In many ways, I consider the time I spent in the squad the most valuable time that I spent in college -- in many cases, even more valuable than my class time. Having come from a high school much like Walter's elementary school (only much more so, if you can truly believe it), I never had much exposure to non-Orthodox Jews (except for family members) and non-Jews. As such, while I certainly a lot more tolerant of other people than my classmates in high school, it was here, in the squad, that I learned to form friendships with people from other backgrounds. It was here that I had the first opportunity to socialize with people who weren't strictly from "my own type." And it was here that I learned, for the first time, to accept people for who they are -- not for what minhagim they observe, or which religion they practice, how they dress or what they think about evolution or the origin of the world. When you're working with a team to save lives, you don't really care what religion the EMT next to you is. When you ask the dispatcher for the status of local hospitals, you don't really care whether or not she's dressed in a completely tznius fashion. You focus on one goal -- saving lives. And even when you're not actively involved in the saving of lives -- even if you're just hanging around in the office waiting for a call to come in -- you realize that you can work together and get along with and even be friends with people with whom you have no religious connection -- people who may be Jewish and non-Orthodox, people who may be devout Christians, Muslims or Hindus, or even those that are completely non-religious. *This* was what I learned in my time in the Emergency Medical Squad (along with lifesaving skills, teamwork skills, etc.) and, in many respects, that was far more valuable than the coursework that I took.

The Wolf

9 comments:

Nice Jewish Guy said...

Wolf,

I was at the reunion as well- (I was on the squad from 1989-1992)- I couldn't believe Mike married MK either! Stu looks exactly the same.

I don't know if we met each other.. I brought some old photos along and was showing them. Did we meet?

Anonymous said...

Paul Shaviv on lookjed:

1. The dilemmas of Orthodox students, as described in the pamphlet and in (some parts) of the ensuing Lookjed discussion, are a symptom of a problem, not a 'stand-alone' problem. If you teach students (and others) that all 'non-Torah' culture is worthless, irrelevant and has no place in his or her life, they will certainly have a huge shock when encountering general culture of merit (art, music, literature), and/or when encountering individuals of cultural and intellectual stature. If young people reach the conclusion that their teachers lied to them about that, they will bring into question everything that they have been taught. That shock alone may destroy their faith.. If you teach that other religious traditions are self-evidently absurd and shallow, then it is no wonder that the faith of the student quoted on the front of the pamphlet was shaken when he/she encountered an academic course on Early Christianity. But the blanket denigration of all that is outside the Orthodox community, together with the blanket denial that our history has always, in every way, been intertwined with that of the peoples among whom we lived, is largely, and increasingly, the attitude of Orthodoxy.

Orthoprax said...

Shoot! I went to another event and passed you by! I was a board member so they gave me one of those certificates.

daat y said...

Glad to here you found an appropriate Yeshiva for your son.
Great story of being an EMT and its overall value
GCT.

Mo'ah Kemo Efro'ah said...

NICE JEWSISH GUY:

"Stu looks exactly the same."

i saw him a 2 years ago. he looked just like he did when i was there, though i guess not as much time has elapsed (93-97)

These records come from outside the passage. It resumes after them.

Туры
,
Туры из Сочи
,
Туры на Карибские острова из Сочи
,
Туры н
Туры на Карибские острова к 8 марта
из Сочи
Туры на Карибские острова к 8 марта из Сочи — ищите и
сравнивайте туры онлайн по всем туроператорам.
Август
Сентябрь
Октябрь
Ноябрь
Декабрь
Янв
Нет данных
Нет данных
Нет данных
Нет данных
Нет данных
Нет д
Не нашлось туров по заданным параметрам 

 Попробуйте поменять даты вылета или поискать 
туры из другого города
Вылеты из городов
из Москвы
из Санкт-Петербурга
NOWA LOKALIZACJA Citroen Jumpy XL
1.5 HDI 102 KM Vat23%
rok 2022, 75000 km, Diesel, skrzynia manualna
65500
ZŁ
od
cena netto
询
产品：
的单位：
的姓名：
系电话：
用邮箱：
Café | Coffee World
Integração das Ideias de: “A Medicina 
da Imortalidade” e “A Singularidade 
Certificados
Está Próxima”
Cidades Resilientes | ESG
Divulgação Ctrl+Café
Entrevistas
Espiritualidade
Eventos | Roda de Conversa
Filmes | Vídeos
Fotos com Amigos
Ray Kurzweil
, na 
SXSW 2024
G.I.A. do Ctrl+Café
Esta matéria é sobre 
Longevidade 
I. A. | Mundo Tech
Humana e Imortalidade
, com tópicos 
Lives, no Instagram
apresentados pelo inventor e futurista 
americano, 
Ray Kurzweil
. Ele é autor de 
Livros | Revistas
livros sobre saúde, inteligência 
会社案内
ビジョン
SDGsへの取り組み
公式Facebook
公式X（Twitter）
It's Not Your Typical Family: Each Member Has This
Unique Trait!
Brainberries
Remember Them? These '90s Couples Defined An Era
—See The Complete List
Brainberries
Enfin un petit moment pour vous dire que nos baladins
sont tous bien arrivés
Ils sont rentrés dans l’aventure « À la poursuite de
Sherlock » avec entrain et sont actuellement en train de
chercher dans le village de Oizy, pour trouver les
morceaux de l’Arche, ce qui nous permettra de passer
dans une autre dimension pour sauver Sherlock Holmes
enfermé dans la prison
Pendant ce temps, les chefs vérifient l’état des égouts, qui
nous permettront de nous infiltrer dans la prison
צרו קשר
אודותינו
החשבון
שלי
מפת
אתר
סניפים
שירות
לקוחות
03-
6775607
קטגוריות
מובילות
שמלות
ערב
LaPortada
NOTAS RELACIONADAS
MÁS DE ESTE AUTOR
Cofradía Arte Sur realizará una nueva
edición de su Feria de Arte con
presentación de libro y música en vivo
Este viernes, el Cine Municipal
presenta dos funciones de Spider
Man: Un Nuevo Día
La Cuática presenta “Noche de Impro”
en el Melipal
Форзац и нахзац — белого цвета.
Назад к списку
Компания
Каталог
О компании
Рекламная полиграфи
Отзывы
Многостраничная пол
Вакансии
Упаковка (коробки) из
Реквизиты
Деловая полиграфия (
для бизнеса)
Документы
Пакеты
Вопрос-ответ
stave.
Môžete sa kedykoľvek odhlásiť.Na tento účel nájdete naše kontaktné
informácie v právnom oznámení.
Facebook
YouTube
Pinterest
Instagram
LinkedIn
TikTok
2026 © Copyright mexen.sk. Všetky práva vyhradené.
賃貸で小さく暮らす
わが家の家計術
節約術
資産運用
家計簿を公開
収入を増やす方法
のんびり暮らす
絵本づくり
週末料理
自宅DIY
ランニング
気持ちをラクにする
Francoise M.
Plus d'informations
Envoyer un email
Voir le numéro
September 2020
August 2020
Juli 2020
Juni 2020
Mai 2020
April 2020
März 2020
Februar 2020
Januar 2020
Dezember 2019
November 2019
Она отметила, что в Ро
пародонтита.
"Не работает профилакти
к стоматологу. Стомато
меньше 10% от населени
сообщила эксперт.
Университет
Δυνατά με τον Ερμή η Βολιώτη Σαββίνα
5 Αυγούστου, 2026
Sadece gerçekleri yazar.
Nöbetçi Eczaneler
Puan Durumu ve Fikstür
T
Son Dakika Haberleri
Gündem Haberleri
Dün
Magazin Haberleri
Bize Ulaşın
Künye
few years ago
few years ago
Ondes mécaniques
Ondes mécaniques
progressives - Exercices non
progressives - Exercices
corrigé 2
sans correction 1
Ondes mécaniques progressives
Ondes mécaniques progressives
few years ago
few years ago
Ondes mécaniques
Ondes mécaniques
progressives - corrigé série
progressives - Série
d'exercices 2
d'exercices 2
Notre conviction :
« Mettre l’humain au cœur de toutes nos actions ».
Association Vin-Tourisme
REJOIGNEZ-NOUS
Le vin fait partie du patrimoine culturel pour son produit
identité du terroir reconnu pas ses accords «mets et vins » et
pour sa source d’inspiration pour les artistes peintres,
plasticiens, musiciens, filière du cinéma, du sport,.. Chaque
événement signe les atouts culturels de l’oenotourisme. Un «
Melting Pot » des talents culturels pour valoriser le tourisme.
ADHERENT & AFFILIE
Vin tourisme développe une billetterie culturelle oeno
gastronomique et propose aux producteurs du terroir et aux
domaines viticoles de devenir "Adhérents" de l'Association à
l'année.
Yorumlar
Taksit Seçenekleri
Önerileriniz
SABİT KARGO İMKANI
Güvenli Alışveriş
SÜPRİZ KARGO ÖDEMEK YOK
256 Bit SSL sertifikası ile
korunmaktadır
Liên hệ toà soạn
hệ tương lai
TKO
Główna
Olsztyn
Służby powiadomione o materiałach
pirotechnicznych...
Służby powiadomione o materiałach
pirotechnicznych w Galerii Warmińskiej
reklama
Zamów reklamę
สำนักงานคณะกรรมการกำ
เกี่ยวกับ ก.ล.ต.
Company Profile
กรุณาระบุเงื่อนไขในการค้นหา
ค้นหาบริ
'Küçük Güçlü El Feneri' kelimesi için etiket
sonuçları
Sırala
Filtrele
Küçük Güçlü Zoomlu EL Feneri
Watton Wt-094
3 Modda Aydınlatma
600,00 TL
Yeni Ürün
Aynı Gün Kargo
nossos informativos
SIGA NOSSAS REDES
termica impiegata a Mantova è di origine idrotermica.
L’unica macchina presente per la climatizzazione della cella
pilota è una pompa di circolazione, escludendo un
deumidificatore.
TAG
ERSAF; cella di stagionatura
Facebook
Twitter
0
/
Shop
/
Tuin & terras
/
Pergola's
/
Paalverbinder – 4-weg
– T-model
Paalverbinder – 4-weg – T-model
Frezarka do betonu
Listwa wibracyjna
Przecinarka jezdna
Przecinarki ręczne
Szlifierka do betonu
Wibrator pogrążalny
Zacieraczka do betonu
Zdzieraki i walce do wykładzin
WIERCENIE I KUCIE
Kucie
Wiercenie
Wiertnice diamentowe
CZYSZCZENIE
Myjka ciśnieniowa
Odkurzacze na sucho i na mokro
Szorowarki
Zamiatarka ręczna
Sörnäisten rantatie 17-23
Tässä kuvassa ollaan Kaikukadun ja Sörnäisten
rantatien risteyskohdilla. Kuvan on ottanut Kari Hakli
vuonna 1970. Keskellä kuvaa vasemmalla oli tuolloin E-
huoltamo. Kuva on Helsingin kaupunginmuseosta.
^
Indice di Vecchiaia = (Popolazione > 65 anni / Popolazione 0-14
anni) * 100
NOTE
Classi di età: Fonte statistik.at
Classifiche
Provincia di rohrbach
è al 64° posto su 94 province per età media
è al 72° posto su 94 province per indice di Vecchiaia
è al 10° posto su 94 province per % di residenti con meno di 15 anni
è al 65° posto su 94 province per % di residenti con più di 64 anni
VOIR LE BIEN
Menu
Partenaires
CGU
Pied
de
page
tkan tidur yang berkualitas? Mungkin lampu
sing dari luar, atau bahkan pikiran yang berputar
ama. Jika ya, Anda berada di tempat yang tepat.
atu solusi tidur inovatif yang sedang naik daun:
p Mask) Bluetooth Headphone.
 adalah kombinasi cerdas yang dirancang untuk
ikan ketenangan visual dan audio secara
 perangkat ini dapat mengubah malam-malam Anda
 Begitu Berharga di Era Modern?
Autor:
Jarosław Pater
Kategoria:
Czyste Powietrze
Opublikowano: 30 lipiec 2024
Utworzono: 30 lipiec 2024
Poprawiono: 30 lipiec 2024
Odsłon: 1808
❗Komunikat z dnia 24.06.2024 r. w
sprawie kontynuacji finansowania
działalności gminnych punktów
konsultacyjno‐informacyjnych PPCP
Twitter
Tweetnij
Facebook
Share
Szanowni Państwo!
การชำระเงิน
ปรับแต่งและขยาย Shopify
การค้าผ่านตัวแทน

Mo'ah Kemo Efro'ah said...

WOLF:

based on your description of this school (in brookyn?), i am now convinced that your blog is fiction.

shanah tovah

BrooklynWolf said...

based on your description of this school (in brookyn?), i am now convinced that your blog is fiction.


Yes, you would be entitled to think so... except that the school is not in Brooklyn.

The Wolf

Mo'ah Kemo Efro'ah said...

WOLF:

you wrote a little while back that you wanted to keep him local. to me local means brooklyn, but i know some people have wider horizons that i do.

Miriam said...

I commend you for being "brave" enough to have Walter in such a school.